Hackaday Prize Entry: USB Packet Snooping

Sometimes you run into a few problems when developing your own hardware, and to solve these problems you have to build your own tools. This is exactly how [KC Lee]’s USB Packet Snooper was created. It’s a small device that allows for capturing and analyzing Full Speed USB traffic to debug one of [KC]’s other Hackaday Prize entries.

[KC] is building an HID Multimedia Dial for this year’s Hackaday Prize. It’s kind of like the Microsoft Surface Dial or the ubiquitous Griffin PowerMate that has been on the market for the better part of two decades. This multimedia dial is bitbanging USB with an STM8, which means [KC] needs a tool to capture raw USB packets.

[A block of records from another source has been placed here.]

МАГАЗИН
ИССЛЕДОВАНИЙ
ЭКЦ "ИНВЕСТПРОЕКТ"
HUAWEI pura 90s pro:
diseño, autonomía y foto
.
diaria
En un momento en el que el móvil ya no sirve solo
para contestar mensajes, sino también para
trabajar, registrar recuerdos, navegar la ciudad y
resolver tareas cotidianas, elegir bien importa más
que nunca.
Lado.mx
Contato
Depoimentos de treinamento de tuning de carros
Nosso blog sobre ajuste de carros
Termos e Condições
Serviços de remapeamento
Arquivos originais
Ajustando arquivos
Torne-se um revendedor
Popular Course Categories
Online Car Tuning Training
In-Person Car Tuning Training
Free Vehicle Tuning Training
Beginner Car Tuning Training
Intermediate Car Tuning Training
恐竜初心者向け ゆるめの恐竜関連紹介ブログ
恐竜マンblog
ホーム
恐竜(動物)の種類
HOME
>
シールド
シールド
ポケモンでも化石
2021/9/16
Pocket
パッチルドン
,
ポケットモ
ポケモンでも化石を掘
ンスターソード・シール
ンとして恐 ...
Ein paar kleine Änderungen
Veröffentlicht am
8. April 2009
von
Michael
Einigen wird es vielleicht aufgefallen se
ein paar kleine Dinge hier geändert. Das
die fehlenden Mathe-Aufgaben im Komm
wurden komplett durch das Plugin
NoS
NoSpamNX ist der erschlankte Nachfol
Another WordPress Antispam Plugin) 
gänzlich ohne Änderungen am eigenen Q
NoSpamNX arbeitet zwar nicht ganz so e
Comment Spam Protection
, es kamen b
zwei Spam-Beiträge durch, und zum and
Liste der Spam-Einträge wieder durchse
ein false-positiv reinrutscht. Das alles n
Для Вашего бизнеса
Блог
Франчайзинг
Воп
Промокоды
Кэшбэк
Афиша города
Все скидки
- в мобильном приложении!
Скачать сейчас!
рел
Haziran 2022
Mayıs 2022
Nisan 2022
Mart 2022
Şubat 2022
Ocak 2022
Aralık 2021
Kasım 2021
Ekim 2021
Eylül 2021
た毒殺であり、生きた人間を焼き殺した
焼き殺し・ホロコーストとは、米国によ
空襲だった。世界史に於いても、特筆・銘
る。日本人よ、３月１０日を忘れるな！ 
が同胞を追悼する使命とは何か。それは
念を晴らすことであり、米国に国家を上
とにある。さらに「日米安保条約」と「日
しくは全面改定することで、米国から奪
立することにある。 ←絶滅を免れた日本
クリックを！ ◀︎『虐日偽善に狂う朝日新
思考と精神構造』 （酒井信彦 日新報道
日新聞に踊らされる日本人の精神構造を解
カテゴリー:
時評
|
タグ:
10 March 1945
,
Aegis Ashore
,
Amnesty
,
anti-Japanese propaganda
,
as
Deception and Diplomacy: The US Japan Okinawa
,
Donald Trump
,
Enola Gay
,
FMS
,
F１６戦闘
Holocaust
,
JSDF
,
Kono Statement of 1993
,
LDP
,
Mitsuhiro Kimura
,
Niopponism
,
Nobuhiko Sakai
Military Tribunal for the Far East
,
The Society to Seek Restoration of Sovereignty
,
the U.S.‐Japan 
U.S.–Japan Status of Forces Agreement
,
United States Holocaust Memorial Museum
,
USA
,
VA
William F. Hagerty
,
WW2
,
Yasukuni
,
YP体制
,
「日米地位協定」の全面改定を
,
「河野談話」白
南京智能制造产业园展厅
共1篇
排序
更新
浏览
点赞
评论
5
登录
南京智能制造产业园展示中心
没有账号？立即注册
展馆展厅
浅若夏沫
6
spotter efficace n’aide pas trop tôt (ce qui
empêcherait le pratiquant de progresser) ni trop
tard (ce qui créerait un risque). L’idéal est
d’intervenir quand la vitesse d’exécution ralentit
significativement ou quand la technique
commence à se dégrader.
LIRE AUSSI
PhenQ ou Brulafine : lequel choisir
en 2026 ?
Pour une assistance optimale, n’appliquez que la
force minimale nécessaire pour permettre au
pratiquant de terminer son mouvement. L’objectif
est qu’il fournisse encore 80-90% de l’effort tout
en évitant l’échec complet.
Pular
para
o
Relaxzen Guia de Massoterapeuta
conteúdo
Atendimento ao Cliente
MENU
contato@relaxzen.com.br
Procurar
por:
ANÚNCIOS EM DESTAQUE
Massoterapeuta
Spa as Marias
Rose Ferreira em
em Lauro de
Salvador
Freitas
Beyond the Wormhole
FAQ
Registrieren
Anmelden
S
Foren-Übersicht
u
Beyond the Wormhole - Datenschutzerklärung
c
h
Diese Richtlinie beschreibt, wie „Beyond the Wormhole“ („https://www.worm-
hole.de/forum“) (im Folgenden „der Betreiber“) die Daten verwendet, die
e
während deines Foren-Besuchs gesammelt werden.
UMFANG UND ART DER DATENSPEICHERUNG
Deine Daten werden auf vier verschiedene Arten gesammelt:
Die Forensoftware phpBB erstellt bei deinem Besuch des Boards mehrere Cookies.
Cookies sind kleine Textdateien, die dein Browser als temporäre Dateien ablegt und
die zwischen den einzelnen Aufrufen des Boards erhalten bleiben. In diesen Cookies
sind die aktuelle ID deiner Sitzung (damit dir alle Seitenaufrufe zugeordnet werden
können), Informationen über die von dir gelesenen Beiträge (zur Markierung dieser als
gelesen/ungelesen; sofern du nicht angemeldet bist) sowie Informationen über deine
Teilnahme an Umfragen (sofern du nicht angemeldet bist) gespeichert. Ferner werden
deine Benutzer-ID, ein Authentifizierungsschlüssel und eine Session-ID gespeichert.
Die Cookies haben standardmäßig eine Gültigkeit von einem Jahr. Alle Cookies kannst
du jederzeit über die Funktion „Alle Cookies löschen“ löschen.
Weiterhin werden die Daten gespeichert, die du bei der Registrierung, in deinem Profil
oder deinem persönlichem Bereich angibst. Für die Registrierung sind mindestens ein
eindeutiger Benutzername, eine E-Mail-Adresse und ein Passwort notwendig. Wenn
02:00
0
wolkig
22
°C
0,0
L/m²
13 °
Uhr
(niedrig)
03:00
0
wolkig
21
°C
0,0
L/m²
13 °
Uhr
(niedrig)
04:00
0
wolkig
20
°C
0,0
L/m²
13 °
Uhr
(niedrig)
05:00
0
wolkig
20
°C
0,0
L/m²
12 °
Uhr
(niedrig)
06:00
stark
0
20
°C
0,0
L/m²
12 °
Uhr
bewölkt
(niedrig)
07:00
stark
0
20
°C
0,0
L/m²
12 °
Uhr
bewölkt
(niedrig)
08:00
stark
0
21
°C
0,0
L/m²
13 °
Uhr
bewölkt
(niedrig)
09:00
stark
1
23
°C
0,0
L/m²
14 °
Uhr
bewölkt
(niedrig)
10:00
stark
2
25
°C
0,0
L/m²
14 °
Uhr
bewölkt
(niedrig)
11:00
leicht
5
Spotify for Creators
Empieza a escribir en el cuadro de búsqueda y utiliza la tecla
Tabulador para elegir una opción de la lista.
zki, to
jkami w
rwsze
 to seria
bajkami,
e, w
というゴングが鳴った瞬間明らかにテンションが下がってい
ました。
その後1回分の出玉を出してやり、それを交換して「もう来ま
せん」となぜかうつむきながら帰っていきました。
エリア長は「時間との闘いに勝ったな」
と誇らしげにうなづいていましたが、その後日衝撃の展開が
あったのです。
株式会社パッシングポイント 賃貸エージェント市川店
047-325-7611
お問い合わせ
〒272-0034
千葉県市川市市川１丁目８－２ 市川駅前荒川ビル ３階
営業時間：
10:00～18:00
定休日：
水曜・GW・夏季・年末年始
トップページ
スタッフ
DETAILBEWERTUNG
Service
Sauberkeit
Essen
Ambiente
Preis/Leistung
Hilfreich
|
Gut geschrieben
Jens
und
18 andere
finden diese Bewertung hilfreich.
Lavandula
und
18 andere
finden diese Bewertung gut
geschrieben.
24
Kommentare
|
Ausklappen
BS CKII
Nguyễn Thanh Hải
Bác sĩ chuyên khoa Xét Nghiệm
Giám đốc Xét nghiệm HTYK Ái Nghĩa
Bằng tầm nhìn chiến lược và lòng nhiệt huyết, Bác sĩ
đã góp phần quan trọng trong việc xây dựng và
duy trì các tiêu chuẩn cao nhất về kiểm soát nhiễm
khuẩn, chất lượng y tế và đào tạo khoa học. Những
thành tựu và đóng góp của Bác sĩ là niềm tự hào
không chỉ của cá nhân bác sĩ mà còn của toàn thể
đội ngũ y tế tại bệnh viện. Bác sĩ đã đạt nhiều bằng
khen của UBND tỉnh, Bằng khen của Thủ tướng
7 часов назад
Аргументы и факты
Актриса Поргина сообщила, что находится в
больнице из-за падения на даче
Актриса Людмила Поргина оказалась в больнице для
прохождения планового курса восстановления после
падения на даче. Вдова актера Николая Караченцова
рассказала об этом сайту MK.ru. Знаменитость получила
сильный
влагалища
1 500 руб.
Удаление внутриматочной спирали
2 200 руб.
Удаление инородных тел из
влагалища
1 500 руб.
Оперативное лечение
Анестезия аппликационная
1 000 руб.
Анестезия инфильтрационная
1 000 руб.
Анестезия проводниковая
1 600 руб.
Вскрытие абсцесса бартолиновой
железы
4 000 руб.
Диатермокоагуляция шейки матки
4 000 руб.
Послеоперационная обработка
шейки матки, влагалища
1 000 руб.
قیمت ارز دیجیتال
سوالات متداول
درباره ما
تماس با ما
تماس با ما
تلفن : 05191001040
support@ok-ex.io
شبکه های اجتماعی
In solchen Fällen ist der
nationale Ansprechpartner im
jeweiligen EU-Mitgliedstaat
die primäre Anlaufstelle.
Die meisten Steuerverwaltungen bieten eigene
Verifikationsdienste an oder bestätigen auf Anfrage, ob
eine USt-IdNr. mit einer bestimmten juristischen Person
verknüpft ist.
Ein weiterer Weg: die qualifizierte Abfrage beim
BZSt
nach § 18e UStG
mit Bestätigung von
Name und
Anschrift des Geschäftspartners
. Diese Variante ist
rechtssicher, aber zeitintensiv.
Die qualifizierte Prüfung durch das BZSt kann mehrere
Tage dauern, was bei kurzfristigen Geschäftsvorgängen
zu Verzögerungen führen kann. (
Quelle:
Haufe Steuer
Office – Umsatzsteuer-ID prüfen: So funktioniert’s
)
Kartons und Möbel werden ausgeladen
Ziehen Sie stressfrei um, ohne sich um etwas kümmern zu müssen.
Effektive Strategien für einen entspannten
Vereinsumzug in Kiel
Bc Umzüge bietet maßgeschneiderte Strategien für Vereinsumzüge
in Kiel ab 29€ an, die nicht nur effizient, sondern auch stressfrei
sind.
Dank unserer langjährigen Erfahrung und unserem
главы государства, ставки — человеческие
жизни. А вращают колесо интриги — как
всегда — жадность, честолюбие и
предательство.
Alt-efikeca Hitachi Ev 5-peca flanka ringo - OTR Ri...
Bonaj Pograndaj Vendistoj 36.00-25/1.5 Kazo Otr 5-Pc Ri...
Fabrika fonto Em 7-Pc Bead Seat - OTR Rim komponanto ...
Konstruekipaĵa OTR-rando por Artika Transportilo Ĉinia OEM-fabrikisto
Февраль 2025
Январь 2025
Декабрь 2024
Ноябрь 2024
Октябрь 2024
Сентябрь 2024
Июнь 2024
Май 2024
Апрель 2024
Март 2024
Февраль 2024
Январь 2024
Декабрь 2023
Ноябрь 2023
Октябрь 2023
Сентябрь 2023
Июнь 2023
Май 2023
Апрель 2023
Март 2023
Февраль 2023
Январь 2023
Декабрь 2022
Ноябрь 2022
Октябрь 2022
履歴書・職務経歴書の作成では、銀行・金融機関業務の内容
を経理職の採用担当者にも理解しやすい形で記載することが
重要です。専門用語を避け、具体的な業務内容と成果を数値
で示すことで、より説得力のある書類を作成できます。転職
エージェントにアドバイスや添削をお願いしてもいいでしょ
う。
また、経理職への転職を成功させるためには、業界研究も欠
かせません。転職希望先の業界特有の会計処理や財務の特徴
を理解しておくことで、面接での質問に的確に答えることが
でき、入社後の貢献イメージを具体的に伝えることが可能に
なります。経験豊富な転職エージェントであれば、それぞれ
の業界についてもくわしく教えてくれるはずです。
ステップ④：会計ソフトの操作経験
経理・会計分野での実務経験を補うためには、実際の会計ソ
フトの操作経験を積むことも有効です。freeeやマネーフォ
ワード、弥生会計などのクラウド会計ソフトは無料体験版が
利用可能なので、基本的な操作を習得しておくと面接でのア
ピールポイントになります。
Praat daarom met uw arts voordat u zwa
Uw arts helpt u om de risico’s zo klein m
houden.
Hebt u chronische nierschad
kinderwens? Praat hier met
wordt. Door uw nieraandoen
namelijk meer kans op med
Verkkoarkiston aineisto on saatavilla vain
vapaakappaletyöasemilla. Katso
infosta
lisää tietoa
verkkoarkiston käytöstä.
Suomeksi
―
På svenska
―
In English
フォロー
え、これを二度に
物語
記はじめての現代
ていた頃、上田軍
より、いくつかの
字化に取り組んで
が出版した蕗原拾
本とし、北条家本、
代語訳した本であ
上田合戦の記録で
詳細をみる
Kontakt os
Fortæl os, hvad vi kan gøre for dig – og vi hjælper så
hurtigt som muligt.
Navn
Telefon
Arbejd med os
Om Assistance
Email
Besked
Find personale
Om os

The design of this USB Packet Snooper is split up into two parts. The first is either a dongle or a pass-through device that simply serves as a tap between a USB device and a USB host. The logging and analysis board attaches to this dongle, and uses a rather fast ARM microcontroller to listen in on USB packets and send everything over serial to a PC.

This is a rather novel device; V-USB is limited to Low Speed USB, and other USB capture tools are far out of reach of the hobbyist budget. Software solutions on a PC obviously won’t work because [KC] doesn’t even know if he’s sending valid USB packets. This is a great tool that finally brings hobbyist-level USB analysis up to Full Speed USB.